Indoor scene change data
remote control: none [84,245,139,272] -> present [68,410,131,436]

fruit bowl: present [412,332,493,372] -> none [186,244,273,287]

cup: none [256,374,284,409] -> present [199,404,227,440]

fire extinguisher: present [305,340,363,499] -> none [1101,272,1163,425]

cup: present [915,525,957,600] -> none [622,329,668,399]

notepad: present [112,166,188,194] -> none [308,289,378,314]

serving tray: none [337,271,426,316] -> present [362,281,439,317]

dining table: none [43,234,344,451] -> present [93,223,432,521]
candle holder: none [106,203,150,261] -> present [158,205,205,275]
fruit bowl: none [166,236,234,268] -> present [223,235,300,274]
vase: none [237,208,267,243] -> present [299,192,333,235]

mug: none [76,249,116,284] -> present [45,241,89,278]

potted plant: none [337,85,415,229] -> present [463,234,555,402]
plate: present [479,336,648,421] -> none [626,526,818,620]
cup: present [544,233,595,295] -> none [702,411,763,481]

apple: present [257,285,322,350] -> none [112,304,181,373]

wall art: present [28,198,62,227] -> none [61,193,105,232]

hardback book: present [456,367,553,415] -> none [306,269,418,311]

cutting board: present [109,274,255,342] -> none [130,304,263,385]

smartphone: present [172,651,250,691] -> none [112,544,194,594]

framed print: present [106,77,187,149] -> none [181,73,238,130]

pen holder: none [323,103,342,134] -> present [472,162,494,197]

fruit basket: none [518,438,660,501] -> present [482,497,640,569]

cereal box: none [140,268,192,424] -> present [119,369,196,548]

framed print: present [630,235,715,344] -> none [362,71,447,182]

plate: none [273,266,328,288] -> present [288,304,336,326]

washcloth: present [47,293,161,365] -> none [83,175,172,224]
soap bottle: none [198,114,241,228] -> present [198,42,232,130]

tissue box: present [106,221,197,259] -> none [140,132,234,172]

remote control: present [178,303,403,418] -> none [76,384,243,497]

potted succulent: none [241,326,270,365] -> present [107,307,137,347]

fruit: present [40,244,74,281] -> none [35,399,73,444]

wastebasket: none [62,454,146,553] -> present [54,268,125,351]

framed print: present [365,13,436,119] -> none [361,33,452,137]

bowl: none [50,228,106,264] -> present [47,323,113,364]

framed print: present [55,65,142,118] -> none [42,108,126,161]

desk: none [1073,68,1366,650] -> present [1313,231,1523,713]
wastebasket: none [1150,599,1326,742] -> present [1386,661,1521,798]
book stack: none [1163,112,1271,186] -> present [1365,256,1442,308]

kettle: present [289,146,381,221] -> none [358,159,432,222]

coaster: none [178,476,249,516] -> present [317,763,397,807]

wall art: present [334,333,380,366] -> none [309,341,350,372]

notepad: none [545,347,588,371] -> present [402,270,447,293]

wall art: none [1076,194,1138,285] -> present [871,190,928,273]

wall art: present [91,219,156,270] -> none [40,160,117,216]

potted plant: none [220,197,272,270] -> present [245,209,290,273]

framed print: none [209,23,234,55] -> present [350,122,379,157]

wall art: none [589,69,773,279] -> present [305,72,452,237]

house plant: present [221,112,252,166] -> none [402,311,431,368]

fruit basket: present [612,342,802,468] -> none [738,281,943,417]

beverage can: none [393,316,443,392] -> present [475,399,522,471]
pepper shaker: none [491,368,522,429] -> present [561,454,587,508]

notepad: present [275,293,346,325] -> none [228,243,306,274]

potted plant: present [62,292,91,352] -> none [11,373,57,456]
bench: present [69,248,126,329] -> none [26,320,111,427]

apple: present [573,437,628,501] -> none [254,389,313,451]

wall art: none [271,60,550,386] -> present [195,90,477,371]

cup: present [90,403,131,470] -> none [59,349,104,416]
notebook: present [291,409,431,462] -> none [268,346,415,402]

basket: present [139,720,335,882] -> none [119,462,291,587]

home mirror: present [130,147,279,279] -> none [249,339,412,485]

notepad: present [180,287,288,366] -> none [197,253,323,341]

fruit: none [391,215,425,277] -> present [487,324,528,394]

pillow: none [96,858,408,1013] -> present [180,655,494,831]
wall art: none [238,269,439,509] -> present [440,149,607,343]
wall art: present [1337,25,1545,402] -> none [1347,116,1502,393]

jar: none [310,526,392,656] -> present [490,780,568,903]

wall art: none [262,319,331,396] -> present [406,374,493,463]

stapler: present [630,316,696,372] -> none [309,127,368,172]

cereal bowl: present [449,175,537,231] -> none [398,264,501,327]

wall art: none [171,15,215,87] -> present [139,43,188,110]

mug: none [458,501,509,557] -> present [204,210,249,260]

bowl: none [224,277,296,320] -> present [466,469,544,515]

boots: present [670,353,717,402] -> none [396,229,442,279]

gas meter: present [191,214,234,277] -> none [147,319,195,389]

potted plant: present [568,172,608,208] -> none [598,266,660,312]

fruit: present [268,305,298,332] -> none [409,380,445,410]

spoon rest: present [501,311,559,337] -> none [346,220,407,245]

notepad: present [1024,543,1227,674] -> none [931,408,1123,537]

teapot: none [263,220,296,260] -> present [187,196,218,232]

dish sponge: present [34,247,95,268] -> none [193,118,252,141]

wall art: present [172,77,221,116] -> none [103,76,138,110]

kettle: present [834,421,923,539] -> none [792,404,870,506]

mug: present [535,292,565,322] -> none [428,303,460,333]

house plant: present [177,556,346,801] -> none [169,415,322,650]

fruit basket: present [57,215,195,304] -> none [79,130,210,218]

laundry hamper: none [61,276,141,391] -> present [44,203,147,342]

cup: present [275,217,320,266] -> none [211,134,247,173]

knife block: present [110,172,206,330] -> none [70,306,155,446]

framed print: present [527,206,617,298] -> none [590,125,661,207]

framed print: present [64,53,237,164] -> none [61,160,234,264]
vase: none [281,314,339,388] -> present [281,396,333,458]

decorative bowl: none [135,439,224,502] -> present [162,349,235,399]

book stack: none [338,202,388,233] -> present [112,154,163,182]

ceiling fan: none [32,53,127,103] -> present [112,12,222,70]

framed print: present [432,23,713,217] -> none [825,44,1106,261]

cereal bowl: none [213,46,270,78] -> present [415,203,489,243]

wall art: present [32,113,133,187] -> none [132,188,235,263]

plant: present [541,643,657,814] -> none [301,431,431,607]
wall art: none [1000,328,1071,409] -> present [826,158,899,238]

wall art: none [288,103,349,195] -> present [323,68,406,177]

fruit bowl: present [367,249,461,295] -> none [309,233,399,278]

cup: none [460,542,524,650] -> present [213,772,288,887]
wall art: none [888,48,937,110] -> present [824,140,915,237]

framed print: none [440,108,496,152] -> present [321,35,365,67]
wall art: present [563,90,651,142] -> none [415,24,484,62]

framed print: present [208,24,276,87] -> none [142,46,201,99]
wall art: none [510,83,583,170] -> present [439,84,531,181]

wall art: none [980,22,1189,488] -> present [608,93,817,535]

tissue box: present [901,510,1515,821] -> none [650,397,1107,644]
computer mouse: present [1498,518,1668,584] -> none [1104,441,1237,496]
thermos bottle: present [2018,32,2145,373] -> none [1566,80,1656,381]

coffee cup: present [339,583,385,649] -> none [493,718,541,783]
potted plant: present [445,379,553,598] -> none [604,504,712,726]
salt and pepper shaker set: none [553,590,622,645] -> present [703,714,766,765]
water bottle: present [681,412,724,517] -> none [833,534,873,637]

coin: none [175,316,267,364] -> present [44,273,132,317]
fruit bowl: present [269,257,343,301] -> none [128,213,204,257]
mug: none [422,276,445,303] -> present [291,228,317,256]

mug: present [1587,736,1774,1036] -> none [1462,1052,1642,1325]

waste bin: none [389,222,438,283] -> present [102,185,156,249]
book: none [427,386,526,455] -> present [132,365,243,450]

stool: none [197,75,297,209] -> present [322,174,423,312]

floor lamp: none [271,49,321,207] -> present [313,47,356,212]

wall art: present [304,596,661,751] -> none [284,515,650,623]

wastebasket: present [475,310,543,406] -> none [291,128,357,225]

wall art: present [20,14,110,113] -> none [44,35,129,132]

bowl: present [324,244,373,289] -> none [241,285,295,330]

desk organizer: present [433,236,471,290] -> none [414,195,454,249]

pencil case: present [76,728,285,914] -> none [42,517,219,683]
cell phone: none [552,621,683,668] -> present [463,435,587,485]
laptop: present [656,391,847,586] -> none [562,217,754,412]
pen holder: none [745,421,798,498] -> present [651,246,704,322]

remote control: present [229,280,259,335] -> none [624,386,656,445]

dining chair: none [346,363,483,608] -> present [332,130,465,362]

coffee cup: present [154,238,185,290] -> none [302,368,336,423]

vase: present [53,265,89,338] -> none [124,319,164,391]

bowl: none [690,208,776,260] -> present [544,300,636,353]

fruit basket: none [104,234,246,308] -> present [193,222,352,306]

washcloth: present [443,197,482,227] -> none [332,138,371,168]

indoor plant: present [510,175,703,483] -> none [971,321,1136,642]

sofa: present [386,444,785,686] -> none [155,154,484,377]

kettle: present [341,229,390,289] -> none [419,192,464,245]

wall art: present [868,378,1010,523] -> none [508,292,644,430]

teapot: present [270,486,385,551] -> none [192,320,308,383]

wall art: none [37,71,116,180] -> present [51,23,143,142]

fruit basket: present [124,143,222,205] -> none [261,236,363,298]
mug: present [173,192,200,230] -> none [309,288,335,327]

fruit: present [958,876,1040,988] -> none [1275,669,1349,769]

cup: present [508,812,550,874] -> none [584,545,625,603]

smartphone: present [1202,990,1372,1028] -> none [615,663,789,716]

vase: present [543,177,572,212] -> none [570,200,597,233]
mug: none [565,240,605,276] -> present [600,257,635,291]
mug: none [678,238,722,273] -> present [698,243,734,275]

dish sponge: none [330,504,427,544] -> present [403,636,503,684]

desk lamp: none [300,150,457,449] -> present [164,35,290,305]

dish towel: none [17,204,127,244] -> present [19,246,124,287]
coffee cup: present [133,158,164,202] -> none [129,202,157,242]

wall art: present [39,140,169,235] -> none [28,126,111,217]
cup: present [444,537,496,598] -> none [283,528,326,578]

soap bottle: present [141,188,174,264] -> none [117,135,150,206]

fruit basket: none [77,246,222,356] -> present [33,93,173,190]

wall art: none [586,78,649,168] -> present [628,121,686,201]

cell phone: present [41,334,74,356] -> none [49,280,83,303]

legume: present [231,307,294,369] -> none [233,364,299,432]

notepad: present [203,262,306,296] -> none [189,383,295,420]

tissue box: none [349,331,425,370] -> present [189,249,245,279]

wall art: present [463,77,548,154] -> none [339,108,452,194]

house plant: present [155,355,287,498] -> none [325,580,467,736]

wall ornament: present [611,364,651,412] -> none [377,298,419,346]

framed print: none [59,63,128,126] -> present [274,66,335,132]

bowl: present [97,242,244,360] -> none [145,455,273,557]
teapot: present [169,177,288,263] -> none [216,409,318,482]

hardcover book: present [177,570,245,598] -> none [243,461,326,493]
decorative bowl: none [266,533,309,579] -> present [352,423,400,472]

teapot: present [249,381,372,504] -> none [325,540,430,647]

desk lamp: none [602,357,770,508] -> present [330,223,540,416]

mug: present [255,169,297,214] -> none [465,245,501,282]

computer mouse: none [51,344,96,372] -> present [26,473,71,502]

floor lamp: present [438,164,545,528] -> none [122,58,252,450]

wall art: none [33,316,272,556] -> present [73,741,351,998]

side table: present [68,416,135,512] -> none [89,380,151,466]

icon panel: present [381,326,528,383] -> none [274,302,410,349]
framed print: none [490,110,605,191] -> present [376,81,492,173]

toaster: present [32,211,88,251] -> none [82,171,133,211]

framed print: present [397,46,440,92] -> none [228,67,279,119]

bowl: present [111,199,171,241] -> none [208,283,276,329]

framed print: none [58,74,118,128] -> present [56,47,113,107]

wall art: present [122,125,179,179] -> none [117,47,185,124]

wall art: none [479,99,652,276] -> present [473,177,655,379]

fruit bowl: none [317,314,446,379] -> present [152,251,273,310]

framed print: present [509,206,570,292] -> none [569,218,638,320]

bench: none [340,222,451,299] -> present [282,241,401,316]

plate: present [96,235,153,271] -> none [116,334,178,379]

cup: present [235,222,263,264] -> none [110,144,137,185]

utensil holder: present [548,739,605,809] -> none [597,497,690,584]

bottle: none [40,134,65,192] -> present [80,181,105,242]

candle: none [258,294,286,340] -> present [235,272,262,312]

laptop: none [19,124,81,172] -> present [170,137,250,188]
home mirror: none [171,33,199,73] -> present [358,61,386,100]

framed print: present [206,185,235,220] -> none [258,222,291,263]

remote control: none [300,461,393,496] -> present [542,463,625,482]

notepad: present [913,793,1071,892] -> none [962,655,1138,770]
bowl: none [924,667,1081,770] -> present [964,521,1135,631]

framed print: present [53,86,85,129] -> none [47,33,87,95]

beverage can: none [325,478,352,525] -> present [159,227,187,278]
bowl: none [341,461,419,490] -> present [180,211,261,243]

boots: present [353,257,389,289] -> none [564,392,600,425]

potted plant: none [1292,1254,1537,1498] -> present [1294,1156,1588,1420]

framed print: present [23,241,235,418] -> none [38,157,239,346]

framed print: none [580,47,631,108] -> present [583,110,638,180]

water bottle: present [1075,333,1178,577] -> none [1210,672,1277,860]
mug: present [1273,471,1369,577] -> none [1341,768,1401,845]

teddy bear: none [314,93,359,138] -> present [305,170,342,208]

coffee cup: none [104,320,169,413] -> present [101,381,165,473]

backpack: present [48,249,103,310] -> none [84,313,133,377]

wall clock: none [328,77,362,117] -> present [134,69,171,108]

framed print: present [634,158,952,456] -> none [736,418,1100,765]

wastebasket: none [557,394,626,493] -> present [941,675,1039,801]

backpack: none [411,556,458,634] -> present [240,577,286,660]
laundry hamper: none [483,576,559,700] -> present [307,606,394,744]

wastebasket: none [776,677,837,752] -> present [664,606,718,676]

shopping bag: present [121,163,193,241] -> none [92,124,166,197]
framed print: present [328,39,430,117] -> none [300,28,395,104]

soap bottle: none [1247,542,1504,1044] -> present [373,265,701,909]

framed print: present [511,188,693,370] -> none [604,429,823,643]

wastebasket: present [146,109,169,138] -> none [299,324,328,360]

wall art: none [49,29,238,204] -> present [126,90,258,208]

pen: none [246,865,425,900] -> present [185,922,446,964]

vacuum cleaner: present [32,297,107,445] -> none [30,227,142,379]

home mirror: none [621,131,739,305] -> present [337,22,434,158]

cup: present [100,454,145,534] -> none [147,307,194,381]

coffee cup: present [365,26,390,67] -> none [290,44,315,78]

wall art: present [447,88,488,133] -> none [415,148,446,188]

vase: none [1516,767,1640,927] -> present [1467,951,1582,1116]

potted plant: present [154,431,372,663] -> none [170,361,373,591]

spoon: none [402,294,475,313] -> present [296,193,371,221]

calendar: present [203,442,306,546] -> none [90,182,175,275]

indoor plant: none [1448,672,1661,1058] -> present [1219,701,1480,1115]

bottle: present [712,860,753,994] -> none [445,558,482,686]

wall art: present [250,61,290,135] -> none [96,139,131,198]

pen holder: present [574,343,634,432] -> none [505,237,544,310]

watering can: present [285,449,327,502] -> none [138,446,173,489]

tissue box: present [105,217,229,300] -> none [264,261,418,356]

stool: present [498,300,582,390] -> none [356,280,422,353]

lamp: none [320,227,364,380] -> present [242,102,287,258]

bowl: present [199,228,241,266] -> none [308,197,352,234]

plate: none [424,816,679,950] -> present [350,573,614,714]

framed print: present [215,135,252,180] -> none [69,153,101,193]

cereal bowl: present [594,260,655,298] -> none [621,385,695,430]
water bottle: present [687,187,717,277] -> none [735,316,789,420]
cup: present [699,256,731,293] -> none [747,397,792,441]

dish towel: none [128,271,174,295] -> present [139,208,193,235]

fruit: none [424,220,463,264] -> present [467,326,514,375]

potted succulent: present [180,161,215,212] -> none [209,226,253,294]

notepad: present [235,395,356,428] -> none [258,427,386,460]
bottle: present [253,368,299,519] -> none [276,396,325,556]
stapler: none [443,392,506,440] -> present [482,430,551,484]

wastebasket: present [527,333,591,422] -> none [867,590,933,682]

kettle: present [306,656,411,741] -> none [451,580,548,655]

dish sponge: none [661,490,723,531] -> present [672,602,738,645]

About this exercise ▸ Show all of the lines above in which "teapot" is present.

Output for this task ▸
teapot: none [263,220,296,260] -> present [187,196,218,232]
teapot: present [270,486,385,551] -> none [192,320,308,383]
teapot: present [169,177,288,263] -> none [216,409,318,482]
teapot: present [249,381,372,504] -> none [325,540,430,647]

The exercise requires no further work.